研究チームは,若齢と老齢マウスを選び,光遺伝学的手法を用いて,老齢マウスのヒポクレチン神経細胞は,若齢マウスと比べて約38%減少していることを確認しました.つぎに残存するヒポクレチン神経細胞は刺激に対してより感受性が高く,膜電位が脱分極し,過興奮性であることを明らかにしました.つまり神経細胞が頻繁に発火して,覚醒発作を引き起こすわけです.この機序を解明するため,細胞機能に重要な生物学的スイッチである電位依存性カリウムチャネルに着目しました.そして老齢ヒポクレチン神経細胞は,KCNQ2/3チャネルを介した再分極M電流の障害を認め,さらにKCNQ2チャネルの喪失が起きていました.単一核RNA-seq解析により,老齢ヒポクレチン神経細胞では前駆体prepro-Hcrt mRNAの転写が亢進し,さらにKCNQ2ファミリーサブタイプKCNQ2-1/2/3/5の割合が減少していることが分かりました.以上より,加齢により,再分極に関わる電位依存性カリウムチャネルが減少した結果,ヒポクレチン神経細胞の過興奮性が生じて,睡眠から覚醒への移行閾値を下げて「睡眠の断片化」が生じているものと考えられました.
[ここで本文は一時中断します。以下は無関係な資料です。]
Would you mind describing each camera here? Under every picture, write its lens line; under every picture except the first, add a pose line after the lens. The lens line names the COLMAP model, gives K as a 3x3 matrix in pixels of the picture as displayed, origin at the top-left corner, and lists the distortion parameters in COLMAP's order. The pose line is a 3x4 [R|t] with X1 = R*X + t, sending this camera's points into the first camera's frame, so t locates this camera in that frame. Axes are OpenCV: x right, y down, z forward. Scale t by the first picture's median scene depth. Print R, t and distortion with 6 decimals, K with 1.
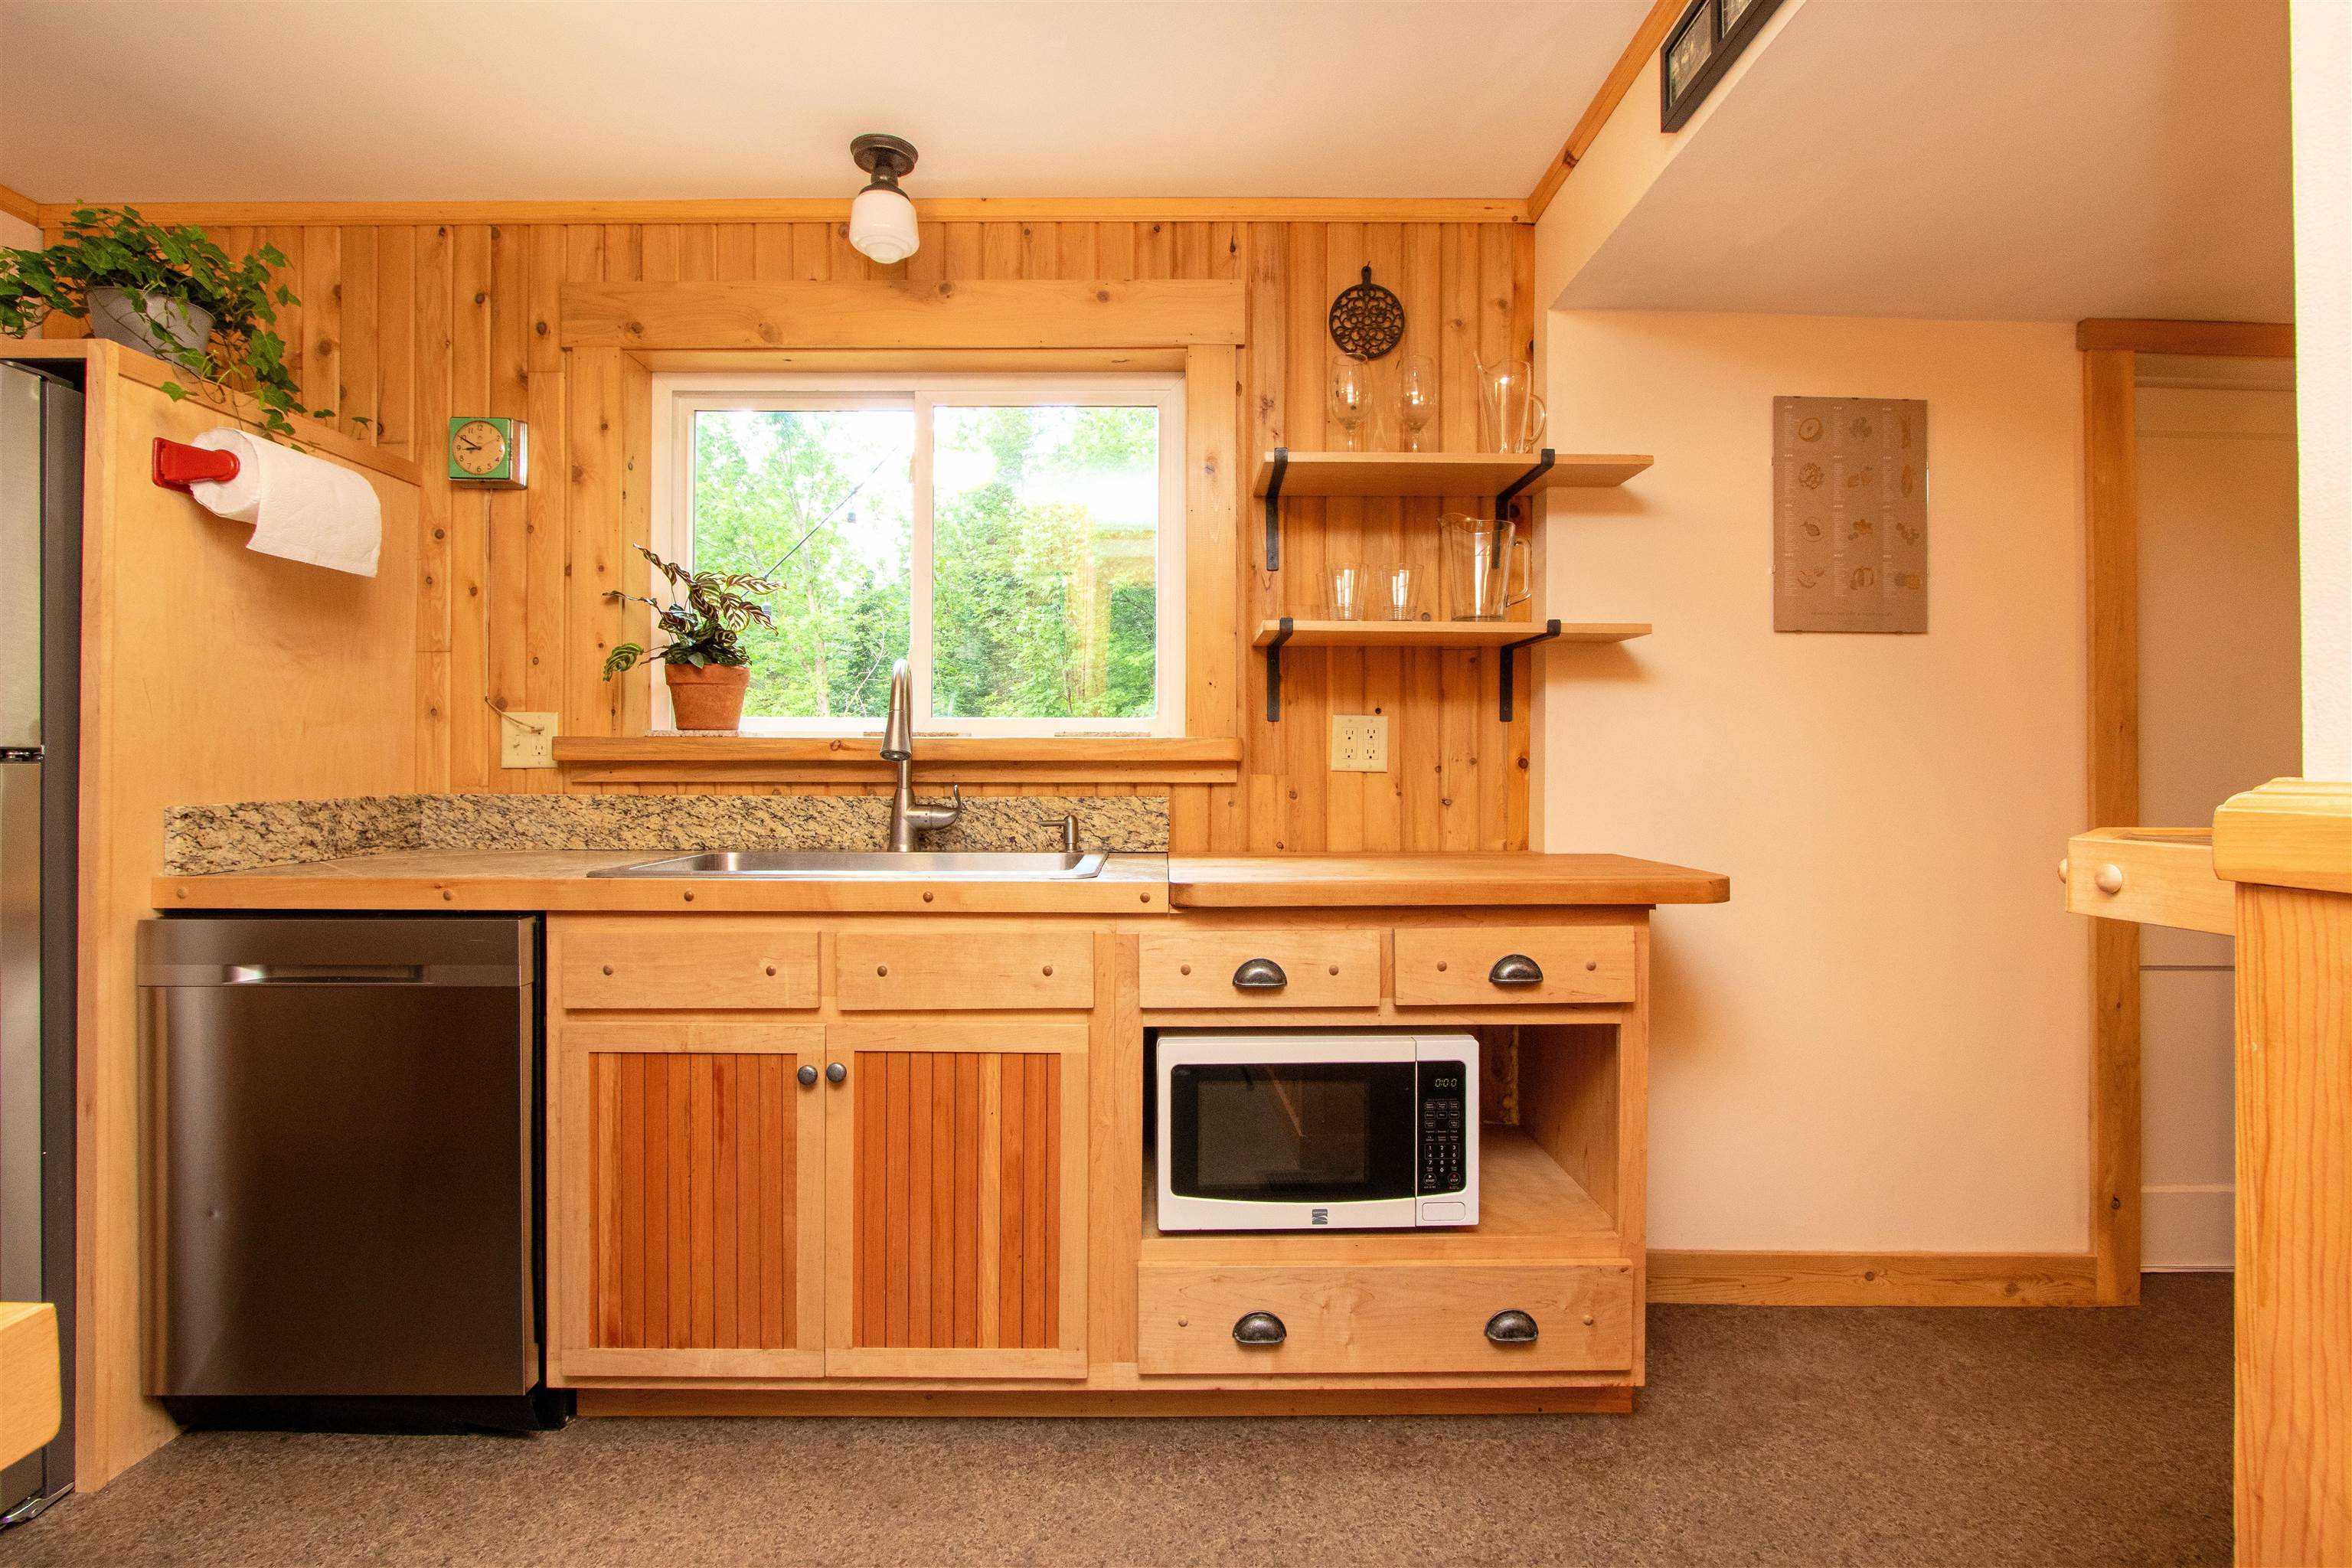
lens RADIAL K [[1089.2, 0, 1144.8], [0, 1089.2, 772.0], [0, 0, 1]] dist [-0.016155, 0.001574]
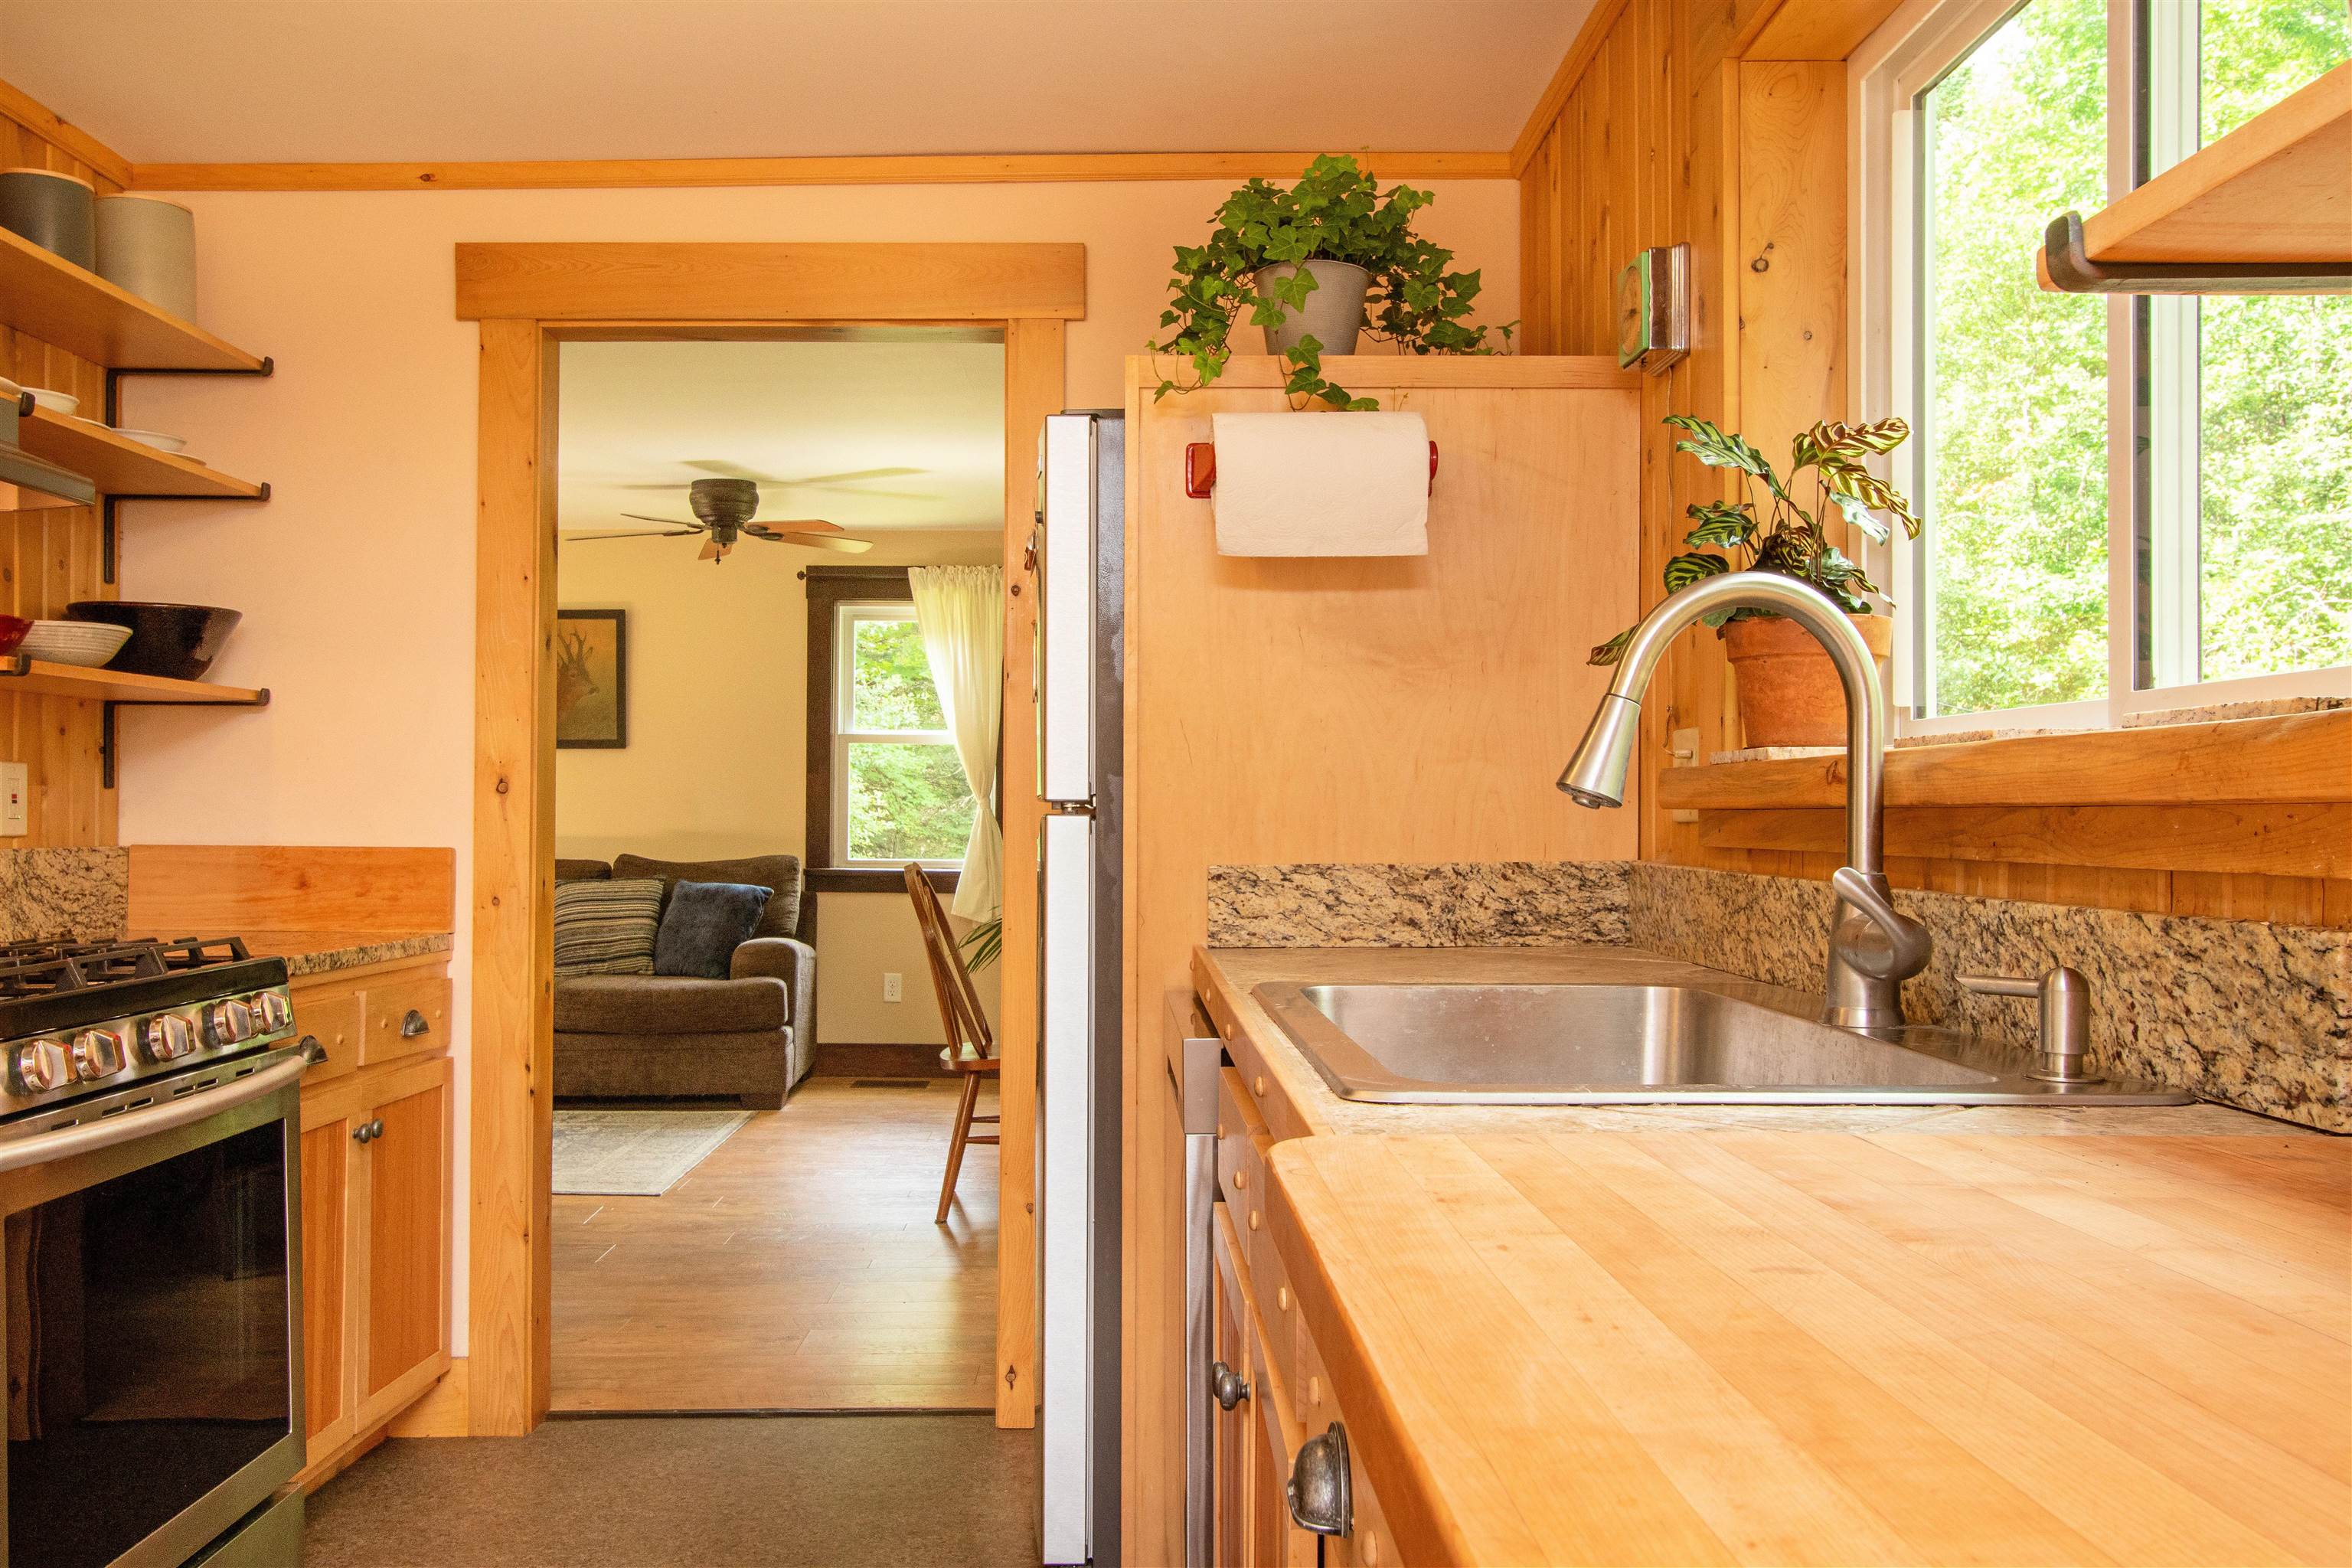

この理解が正しいか検証するため,若齢マウスのヒポクレチン神経細胞におけるKCNQ2/3遺伝子を選択的にノックアウトすると睡眠断片化が引き起こされました.さらに若齢マウスにKCNQ2/3阻害剤を投与すると睡眠が断片化し,覚醒時間が延長しました.逆に老齢マウスにKCNQ選択的活性化剤(フルピルティン)を投与すると睡眠の質が改善し,さらに認知機能も改善しました!

本研究は加齢による睡眠の断片化のメカニズムを明らかにし,まったく新しい睡眠薬の開発につながるものです.そして不眠症は認知症の重要な危険因子ですので,KCNQ2/3チャネルを標的とする治療薬は高齢者の睡眠の質を改善するだけでなく,認知症の新たな予防薬となる可能性があります.臨床応用は極めて大きなインパクトをもたらすものと期待されます.

Li SB, et al. Hyperexcitable arousal circuits drive sleep instability during aging. Science. 2022 Feb 25;375(6583):eabh3021.